## Self-report and HTMGs: Exploratory Data Analysis

- This notebook is dedicated to understanding the number of HTMGs in the minutes prior to a self-report of smoking
- For multiple window-lengths (Delta), we compute the following descriptive statistics
    + Mean number of HTMGs prior (aggregated data)
    + Avg number of HTMGs (avg of means across indidivuals): 
    + Std dev of number of HTMGs (of means across indidivuals)
    + Fraction of time no HTMGs in window (aggregated data)
    + Avg fraction of time no HTMGs in window (of fractions across individuals)
    + Std dev of fraction of time no HTMGs in window (of fractions across individuals)

In [14]:
import pandas as pd
import numpy as np
import datetime as datetime
import matplotlib.pyplot as plt
import os
os.getcwd()
dir = "../final-data"

In [30]:
sr_accptresponse = ['Smoking Event(15 to 30 minutes)', '5 to 15 minutes', 'Smoking Event(less than 5 minutes ago)']
sr_dictionary = {'Smoking Event(less than 5 minutes ago)': 2.5, 
                 'Smoking Event(15 - 30 minutes)': 17.5, 
                 'Smoking Event(5 - 15 minutes)': 10
                } 

In [26]:
# read data
htmgs = pd.read_csv(os.path.join(os.path.realpath(dir), 'puff-probability-final.csv'))
selfreport = pd.read_csv(os.path.join(os.path.realpath(dir), 'self-report-smoking-final.csv'))

In [93]:
def selfreport_puff(delta):
    '''
    checks how sensitive is puffmarker coverage of 
    contingent events to time window
    '''
    #print("Set delta to {} minutes".format(delta))

    htmg_complete = []
    
    for id in np.unique(np.concatenate([selfreport['participant_id'], htmgs['participant_id']])):
        htmg_id = np.where(htmgs['participant_id'] == id) 
        htmg_subset = htmgs.iloc[htmg_id[0]]
        try:
            htmg_dates_list = [datetime.datetime.strptime(date, '%m/%d/%y %H:%M') for date in htmg_subset['date']]
        except:
            htmg_dates_list = [datetime.datetime.strptime(date, '%Y-%m-%d %H:%M:%S') for date in htmg_subset['date']]

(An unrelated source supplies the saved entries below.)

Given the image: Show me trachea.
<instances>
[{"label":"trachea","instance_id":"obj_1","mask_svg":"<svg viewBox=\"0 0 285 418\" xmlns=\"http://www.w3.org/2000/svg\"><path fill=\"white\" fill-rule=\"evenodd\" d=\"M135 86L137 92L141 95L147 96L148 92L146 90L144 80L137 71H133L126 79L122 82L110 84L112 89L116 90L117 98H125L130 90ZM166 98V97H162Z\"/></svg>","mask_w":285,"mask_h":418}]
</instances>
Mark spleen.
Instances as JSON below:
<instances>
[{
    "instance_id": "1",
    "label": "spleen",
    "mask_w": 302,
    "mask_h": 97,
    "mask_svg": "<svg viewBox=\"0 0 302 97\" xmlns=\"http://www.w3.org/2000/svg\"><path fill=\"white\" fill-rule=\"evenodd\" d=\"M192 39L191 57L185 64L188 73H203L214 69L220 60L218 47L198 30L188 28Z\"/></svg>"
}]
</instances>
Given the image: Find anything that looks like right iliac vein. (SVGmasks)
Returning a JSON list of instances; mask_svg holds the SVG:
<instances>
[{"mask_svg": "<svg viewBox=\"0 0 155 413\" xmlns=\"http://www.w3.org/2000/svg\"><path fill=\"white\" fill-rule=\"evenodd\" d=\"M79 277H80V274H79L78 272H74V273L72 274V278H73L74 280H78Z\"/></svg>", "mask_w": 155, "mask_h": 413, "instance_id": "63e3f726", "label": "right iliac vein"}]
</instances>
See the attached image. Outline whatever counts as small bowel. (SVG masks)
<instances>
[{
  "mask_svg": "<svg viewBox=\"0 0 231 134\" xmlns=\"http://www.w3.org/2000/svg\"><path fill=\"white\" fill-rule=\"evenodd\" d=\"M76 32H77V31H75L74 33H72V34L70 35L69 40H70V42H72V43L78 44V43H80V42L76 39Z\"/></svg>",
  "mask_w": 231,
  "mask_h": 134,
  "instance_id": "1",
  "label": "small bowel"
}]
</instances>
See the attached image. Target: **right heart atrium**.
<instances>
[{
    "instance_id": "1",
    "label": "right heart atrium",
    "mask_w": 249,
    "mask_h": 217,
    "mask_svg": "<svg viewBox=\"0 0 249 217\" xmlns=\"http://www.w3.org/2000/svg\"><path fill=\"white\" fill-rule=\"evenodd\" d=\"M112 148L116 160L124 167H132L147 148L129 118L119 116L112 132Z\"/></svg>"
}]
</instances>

        sr_id = np.where(selfreport['participant_id'] == id) 
        sr_subset = selfreport.iloc[sr_id[0]]

        htmg_id_list = []
        for index, row in sr_subset.iterrows():
            try:
                sr_time = datetime.datetime.strptime(row['date'], '%m/%d/%y %H:%M')
            except:
                sr_time = datetime.datetime.strptime(row['date'], '%Y-%m-%d %H:%M:%S')
            if row['message'] in sr_accptresponse:
                sr_time = sr_time - datetime.timedelta(minutes=sr_dictionary[row['message']])
            if row['message'] in sr_accptresponse: 
                htmg_count = 0
                for index_puff in range(0,len(htmg_dates_list)):
                    temp = abs((htmg_dates_list[index_puff] - sr_time).total_seconds() / 60.0)
                    if temp <= delta:
                        htmg_count += 1
                htmg_id_list.append(htmg_count)  
        temp = np.array(htmg_id_list, dtype = 'f')
        if temp.size > 0:
            htmg_complete.append(temp)

    return htmg_complete


18

In [95]:
def summary_output(delta):
    output_delta = selfreport_puff(delta)
    output_delta = np.asarray(output_delta)
    agg_sum_delta = np.asarray([np.sum(arr) for arr in output_delta])
    agg_mean_delta  = np.asarray([np.mean(arr) for arr in output_delta])
    agg_count_delta  = np.asarray([len(arr) for arr in output_delta])
    agg_zero_delta  = np.asarray([np.count_nonzero(arr==0) for arr in output_delta], dtype='f')
    ind_zero_delta = np.divide(agg_zero_delta, agg_count_delta)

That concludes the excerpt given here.